Conference on Non-Communicable Diseases to highlight best practices for addressing India's Chronic Disease Burden

Top Quote India Health Progress (IHP) and Partnership to Fight Chronic Disease (PFCD) will be hosting a roundtable conference on 'Non-Communicable Disease Burden in India, Sharing best practices to tackle India's Chronic Disease Burden', on Thursday, 17 May 2012 at The Park Hotel, Chennai. End Quote
  • (1888PressRelease) May 12, 2012 - The conference will draw attention to the rise in NCDs, their impact on urban and rural Indians and on India's productivity while seeking ways to tackle this chronic disease burden.

    Indians are susceptible to four major NCDs: cardiovascular diseases, diabetes, cancer, and chronic lung diseases.
    IHP's Principal Advisor Mr Aman Gupta, said: "NCDs not only afflict the general populace, but also affect national productivity, particularly when people in the productive age group fall ill. Since NCDs are preventable, attention should be focused on increasing awareness among all stakeholders and the general public, so that disease rates are brought down. Preventive measures could help free up immense resources that are otherwise channeled into curative therapies, tools and facilities."

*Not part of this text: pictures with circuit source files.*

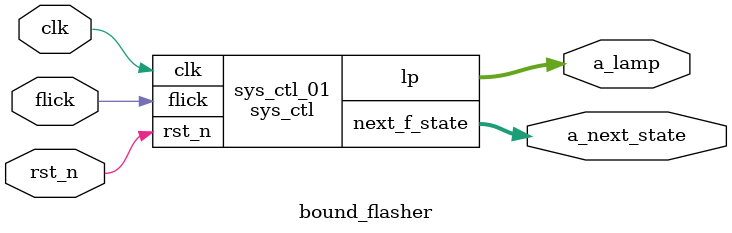
<source format=v>

module sys_ctl ( clk, rst_n, flick, lp,next_f_state ) ;

// parameters
    parameter INIT    = 3'b000 ; // initial state all lamp is off
    parameter ST_0_15 = 3'b001 ; // lamp turn ON  for lamp [0]  to lamp [15] 
    parameter ST_15_5 = 3'b010 ; // lamp turn OFF for lamp [15] to lamp [0]
    parameter ST_5_10 = 3'b011 ; // lamp turn ON  for lamp [5]  to lamp [10]
    parameter ST_10_0 = 3'b100 ; // lamp turn OFF for lamp [10] to lamp [0]
    parameter ST_0_5  = 3'b101 ; // lamp turn ON  for lamp [0]  to lamp [5]
    parameter ST_5_0  = 3'b110 ; // lamp turn OFF for lamp [5]  to lamp [0]

    parameter MX_LP   = 16     ; // number of lamps
    parameter KB_PT_1 = 5      ; // the first  kickback_point
    parameter KB_PT_2 = 0      ; // the second kickback_point
    parameter FF_DLY  = 1      ; // delay for FF to avoid racing

// port definition
    input clk, rst_n ;
    input flick ; // input signal to start system
    output [MX_LP-1:0] lp ;
    output [2:0] next_f_state ;


    wire clk, rst_n ;
    wire flick ;
	reg [MX_LP-1:0] lp ; // lamps
    reg [MX_LP-1:0] next_lp;


//internal variables
    reg [2:0] f_state ; // FF for state
    reg [2:0] next_f_state ; // non-FF

    always @ ( posedge clk or negedge rst_n ) begin
        if ( rst_n==1'b0 ) begin // initialize state
            f_state[2:0] <= #FF_DLY INIT ;
            end
        else begin
            f_state[2:0] <= #FF_DLY next_f_state[2:0] ;
        end
    end

    always @ ( posedge clk or negedge rst_n ) begin
        if ( rst_n==1'b0 ) begin // initialize state
            lp[MX_LP-1:0] <= #FF_DLY 16'h0000 ;
            end
        else begin
            lp[MX_LP-1:0]  <= #FF_DLY next_lp[MX_LP-1:0]  ;
        end
    end



    always @ ( f_state or flick or lp ) begin
            case ( f_state[2:0] )

                    INIT    : begin
                            next_f_state[2:0] = ( flick )? ST_0_15 : f_state[2:0] ;
                    end

                    ST_0_15 : begin
                            next_f_state[2:0] = ( lp [MX_LP-2] )?  ST_15_5 : f_state[2:0] ;
                    end

                    ST_15_5 : begin
                        if ( (lp[KB_PT_1]==1)&&(lp[KB_PT_1+1]==0)) begin
                            next_f_state[2:0] = ( flick )? ST_0_15 : ST_5_10 ;
                        end
                        else begin
                            next_f_state[2:0] = f_state[2:0] ;
                        end
                    end

                    ST_5_10 : begin
                            next_f_state[2:0] = ( lp[9])? ST_10_0 : f_state[2:0] ;
                    end

                    ST_10_0 : begin
                        if ( lp[1]==0) begin
                            next_f_state[2:0] = ( flick )? ST_5_10 : ST_0_5 ;
                        end 
                        else if ( (lp[KB_PT_1-1]==1)&&(lp[KB_PT_1]==0)) begin
                            next_f_state[2:0] = ( flick )? ST_5_10 : f_state[2:0] ;
                        end 
                        else begin
                            next_f_state[2:0] = f_state[2:0] ;
                        end
                    end

                    ST_0_5  : begin
                            next_f_state[2:0] = ((lp[KB_PT_1]==1)&&(lp[KB_PT_1+1]==0)) ? ST_5_0 : f_state[2:0]  ;
                    end

                    ST_5_0  : begin
                            next_f_state[2:0] = ( lp[0] )? f_state[2:0]  : INIT ;
                    end

                    default : begin
                            next_f_state[2:0] = 3'bxxx ; // for debug
                    end
            endcase
    end

    always @ ( f_state or flick or lp ) begin
            case ( f_state )
                    INIT 	: begin
                            next_lp = ( flick )? 16'h01 : 16'h00 ;
                    end

                    ST_0_15	: begin
                            next_lp = (lp<<1)+1;
                    end

					ST_15_5 : begin
                            next_lp = lp>>1;
                    end

                    ST_5_10	: begin
                            next_lp = (lp<<1)+1;
                    end
					
					ST_10_0	: begin
                            next_lp = lp>>1;
                    end
					
					ST_0_5	: begin
                            next_lp = (lp<<1)+1;
                    end
					
					ST_5_0	: begin
                            next_lp = lp>>1;
                    end

                    default : begin
                            next_lp = 1'bx ;
                    end
            endcase
    end
endmodule

module bound_flasher ( clk, rst_n, flick, a_lamp, a_next_state) ;

    parameter MX_LP = 16 ; // number of lamps

    input clk, rst_n ;
    input flick ;

    output [MX_LP-1:0] a_lamp ;
    output [2:0] a_next_state;

    wire clk, rst_n ;
    wire flick ;
    wire [MX_LP-1:0] a_lamp ;
    wire [2:0] a_next_state;

    sys_ctl sys_ctl_01 ( .clk(clk), .rst_n(rst_n), .flick(flick), .lp(a_lamp),
            .next_f_state(a_next_state) ) ;

endmodule

</source>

    From government strategies to best practices in cardiology, oncology, diabetes and hepatitis, Industry experts will discuss some of the best practices and preventive measure that can be put in place to mitigate NCD prevalence.
    Faced with the complexity of problems in addressing NCDs, the organizers believe it is best to enlist the support of various stakeholders in combating such diseases. Individual presentations by the panelists will be followed by a moderated roundtable discussion. Deliberations and recommendations from healthcare experts at the roundtable will thereafter be compiled in a report and presented to the Government and healthcare authorities.

    Said Mr Kevin Walker, Executive Director, PFCD: "In addressing the NCD threat, preventive steps are important because direct benefits apart, the indirect gains would include lower employee absenteeism resulting in increased productivity and higher GDP growth. Besides, the benefits from lower death and disease rates simply cannot be quantified in pure monetary terms. Events such as these help maintain the focus on the dangers of NCDs, which otherwise can be easily ignored or underestimated."

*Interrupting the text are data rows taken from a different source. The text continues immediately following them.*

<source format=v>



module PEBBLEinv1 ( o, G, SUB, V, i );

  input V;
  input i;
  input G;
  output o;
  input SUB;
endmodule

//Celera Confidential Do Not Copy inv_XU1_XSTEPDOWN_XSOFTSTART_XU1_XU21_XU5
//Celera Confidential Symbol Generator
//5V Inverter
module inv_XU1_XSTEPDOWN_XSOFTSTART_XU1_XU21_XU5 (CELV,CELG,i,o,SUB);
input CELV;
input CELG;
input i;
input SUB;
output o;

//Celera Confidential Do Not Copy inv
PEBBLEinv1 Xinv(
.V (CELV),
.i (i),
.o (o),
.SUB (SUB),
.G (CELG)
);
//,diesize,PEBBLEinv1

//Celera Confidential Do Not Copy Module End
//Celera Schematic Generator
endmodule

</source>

    About India Health Progress
    An independent 'call-to-action' forum launched on 15 August 2010, IHP seeks to bring together all likeminded entities and experts - doctors, healthcare spokespersons, opinion leaders and policy-makers - to address longstanding issues of healthcare and its inaccessibility in India. IHP therefore organizes periodic expert roundtables to facilitate relevant policy reforms and propel healthcare issues into public consciousness.

    About Partnership to Fight Chronic Disease
    The PFCD is a national and state-based US coalition of hundreds of patient, provider, community, business and labor groups, and health policy experts, committed to raising awareness of policies and practices that save lives and reduce health costs through more effective prevention and management of chronic disease. More than 120 leading organizations from across the US, and hundreds of partners in the 17 states in which the PFCD is active, have joined the organization since its launch in May 2007.